Professor of Neurology, Barts & The London. MS & Preventive Neurology thinker, blogger, runner, vegetable gardener, husband, father, cook and wine & food lover.


  • Isn't the Hippocratic oath out of date? If you believe in doing no harm how can you prescribe Tysabri and Lemtrada?

    • Re: "Isn't the Hippocratic oath out of date? If you believe in doing no harm how can you prescribe Tysabri and Lemtrada?"

      I have posted on this; I am beginning to view MS DMTs like vaccination. To make a big difference to MS outcomes you need to treat as many people as possible with early, highly-efficacious treatments. Unfortunately, there will be some people who will be harmed by this approach. The important thing is make them aware of the potential for harm before they are treated.

  • Prof. G, did you know that the author of this study (Prof. V. Yadav, from the Oregon H&S University) is actually leading 2 clinical trials on Alpha Lipoic Acid (nutraceutical as you name it) on MS?

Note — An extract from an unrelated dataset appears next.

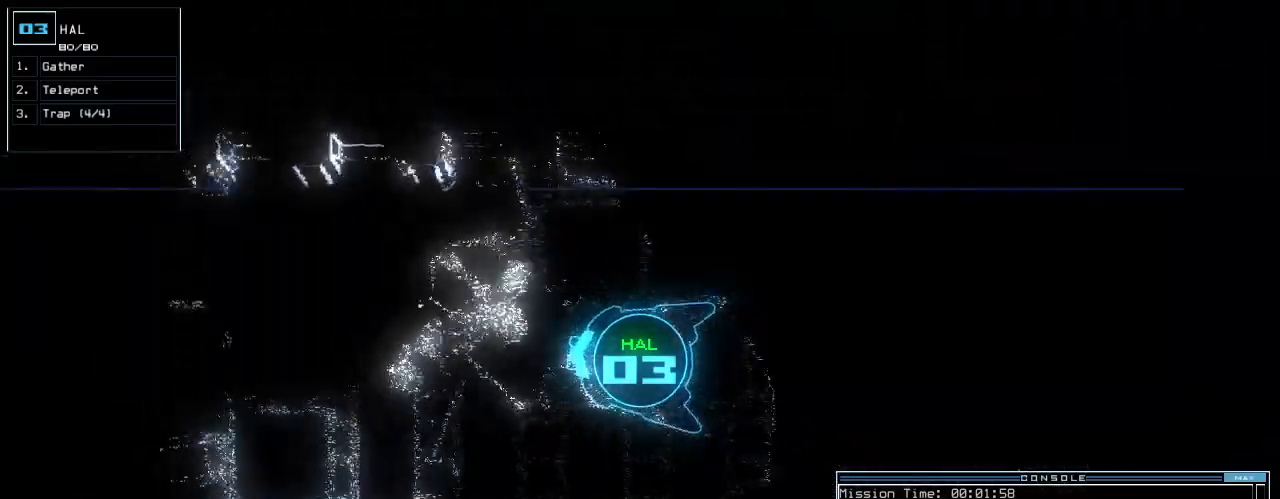
{"keys": ["up"], "events": []}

    One of them is for optic neuritis attacks (http://www.clinicaltrials.gov/ct2/show/NCT01294176?term=alpha+lipoic+acid+multiple+sclerosis&rank=6),

    and the second one is called "A Study of the Pharmacokinetics and Immunologic Effects of Lipoic Acid in Multiple Sclerosis" (http://www.clinicaltrials.gov/ct2/show/NCT00676156?term=alpha+lipoic+acid+multiple+sclerosis&rank=3)

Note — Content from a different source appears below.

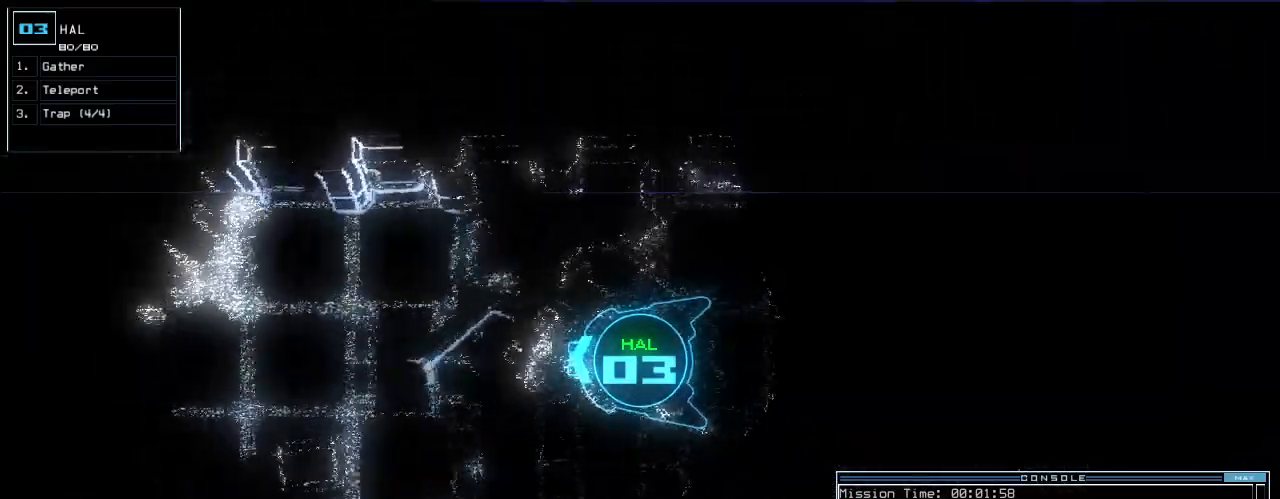
{"keys": ["up"], "events": []}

    She did previously publish studies on the effect of ALA on rodents (EAE) and on the pharmacokinetics of ALA on MS patients.

    Just to point out that not everybody (MSologists) is so skeptical on the use of CAM. Dr. Yadav is definitely brave carrying out these trials. Even if, as a part of the AAN, she then publishes plain facts and non-first class evidence conclusions, which show that results are not spectacular.

    • We have no issue with CAM but what we ask is for class I evidence just as we ask this of non-CAM because without solid evidence it is hard to justify prescription. However we need to ensure that the trials are robust such they can inform otherwise we end up with internet sensations. The trials you mentioned will not be big enough to interest the regulators in approving the approach so more studies will be needed

      If the hope is that you do a good trial and every one adopts it because it is cheap but what happens if the trials are not of the best quality what then. Therefore before embarking on underpowered trials we

      and I believe would probably be

    • Re; "… nutraceuticals."

      Just to support MDs position. Nutraceuticals are no necessarily CAMs; if they have class 1 evidence that has been reproduced and are safe why should they be licensed to treat MS. The problem is getting the funding to the trials. Vitamin D is an example of this; the basic science supporting its use is compelling, but we need class 1 data. The funding has not been forthcoming; although there are a number of smaller studies currently running.

  • No mention of Hyperbaric Oxygen Therapy which I would have thought comes under the umbrella of CAM. Very interesting blog though. My view for what its worth is I have Tysabri to try to stop things getting worse and use CAM's on a trial and error basis, to see what helps with my legacy damage from earlier relapses. A case of a blend of treatments rather than either/or.

    • HBO the question is, where is the evidence?

      It was studied as a DMT and found wanting? However is that really what it should be doing..I doubt it

    • Re: "Hyperbaric Oxygen Therapy."

      Unfortunately, it was tried in a time when we didn't know how to do MS trials. They were underpowered. I heard Prof. Ken Smith give a great talk on Saturday around his hypoxic theory. It be time to revisit hyperbaric oxygen with properly powered and blinded studies.